§ TASK GOAL
Can you turn the entries below into a JSON list of strings, one string per line with blank lines left out? Begin at the line that has "Under every image write", stop after the line that has "0.001109, 0.974937, 0.476947]]", and include only those lines.

[Data entries]

===

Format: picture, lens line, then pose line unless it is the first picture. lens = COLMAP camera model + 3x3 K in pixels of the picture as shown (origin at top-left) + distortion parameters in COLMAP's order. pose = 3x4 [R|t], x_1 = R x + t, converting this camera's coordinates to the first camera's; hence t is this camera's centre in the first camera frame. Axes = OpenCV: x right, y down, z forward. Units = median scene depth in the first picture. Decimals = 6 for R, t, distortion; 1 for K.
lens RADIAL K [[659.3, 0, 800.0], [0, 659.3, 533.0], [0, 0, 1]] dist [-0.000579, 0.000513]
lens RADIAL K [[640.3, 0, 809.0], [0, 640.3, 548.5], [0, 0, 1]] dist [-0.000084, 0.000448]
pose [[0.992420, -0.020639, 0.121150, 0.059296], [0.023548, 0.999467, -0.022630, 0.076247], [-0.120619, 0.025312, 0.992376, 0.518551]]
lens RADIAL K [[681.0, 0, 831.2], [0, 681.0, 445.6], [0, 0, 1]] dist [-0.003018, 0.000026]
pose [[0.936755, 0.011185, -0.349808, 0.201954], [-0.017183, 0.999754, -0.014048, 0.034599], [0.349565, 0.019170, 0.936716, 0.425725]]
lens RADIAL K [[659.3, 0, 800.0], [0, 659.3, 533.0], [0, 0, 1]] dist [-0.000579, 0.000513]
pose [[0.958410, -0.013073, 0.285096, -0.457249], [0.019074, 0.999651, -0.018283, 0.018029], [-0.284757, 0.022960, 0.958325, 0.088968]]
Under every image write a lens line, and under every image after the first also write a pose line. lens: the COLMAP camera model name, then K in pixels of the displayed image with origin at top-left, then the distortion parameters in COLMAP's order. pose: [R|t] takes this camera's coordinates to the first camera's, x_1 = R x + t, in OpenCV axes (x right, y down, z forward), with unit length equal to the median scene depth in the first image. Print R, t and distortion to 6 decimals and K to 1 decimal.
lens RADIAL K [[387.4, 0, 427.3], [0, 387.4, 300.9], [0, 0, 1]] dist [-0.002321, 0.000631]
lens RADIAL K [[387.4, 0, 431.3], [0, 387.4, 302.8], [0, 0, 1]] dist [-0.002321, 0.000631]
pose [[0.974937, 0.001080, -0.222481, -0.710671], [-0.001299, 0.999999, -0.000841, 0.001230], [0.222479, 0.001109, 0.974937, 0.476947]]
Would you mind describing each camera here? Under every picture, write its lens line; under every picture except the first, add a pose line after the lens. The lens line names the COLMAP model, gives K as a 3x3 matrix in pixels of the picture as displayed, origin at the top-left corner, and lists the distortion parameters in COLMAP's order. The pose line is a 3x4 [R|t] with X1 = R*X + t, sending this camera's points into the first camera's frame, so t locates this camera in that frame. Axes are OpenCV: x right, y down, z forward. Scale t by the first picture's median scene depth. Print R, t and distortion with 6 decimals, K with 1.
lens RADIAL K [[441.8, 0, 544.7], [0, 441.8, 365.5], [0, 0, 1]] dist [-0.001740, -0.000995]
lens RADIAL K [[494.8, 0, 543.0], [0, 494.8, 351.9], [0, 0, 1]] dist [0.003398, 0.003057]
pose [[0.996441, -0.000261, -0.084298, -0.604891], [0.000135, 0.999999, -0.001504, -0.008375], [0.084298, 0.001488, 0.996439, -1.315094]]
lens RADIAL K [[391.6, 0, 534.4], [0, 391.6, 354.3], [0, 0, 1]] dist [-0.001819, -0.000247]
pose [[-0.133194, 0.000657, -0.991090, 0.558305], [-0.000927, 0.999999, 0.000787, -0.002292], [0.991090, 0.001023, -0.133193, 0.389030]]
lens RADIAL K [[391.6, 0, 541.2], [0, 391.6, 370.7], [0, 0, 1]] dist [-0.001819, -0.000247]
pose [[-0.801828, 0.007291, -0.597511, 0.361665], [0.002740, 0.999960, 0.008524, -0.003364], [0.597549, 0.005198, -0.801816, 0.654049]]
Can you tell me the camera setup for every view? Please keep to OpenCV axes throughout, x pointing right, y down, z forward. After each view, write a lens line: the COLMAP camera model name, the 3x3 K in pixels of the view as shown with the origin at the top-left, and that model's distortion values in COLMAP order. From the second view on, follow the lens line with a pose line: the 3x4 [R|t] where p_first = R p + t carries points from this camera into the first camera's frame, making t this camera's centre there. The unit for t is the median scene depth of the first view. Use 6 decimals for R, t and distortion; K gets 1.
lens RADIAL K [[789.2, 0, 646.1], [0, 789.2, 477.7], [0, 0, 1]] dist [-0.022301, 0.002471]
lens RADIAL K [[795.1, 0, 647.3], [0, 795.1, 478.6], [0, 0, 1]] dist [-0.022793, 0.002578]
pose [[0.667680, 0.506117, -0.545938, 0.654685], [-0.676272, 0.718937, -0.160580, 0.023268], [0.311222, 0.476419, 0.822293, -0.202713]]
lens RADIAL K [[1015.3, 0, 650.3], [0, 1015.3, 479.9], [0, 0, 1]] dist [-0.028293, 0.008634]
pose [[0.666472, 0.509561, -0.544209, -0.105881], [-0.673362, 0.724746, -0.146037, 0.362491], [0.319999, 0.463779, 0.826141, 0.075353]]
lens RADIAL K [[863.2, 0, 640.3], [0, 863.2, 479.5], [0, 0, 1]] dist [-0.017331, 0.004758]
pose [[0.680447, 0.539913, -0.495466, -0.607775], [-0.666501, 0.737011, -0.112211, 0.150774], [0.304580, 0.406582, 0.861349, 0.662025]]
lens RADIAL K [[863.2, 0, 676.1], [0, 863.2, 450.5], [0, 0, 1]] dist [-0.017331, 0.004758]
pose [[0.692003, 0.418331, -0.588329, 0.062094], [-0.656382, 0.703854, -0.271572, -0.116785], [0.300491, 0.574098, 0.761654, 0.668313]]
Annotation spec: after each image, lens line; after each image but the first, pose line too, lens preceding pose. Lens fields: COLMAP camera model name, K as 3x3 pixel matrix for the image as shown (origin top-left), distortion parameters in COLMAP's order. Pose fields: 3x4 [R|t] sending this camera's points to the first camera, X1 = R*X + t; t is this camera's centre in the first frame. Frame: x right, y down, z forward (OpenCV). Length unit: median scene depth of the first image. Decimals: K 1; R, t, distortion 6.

===

§ SOLUTION TO THIS EXERCISE
[
  "Under every image write a lens line, and under every image after the first also write a pose line. lens: the COLMAP camera model name, then K in pixels of the displayed image with origin at top-left, then the distortion parameters in COLMAP's order. pose: [R|t] takes this camera's coordinates to the first camera's, x_1 = R x + t, in OpenCV axes (x right, y down, z forward), with unit length equal to the median scene depth in the first image. Print R, t and distortion to 6 decimals and K to 1 decimal.",
  "lens RADIAL K [[387.4, 0, 427.3], [0, 387.4, 300.9], [0, 0, 1]] dist [-0.002321, 0.000631]",
  "lens RADIAL K [[387.4, 0, 431.3], [0, 387.4, 302.8], [0, 0, 1]] dist [-0.002321, 0.000631]",
  "pose [[0.974937, 0.001080, -0.222481, -0.710671], [-0.001299, 0.999999, -0.000841, 0.001230], [0.222479, 0.001109, 0.974937, 0.476947]]"
]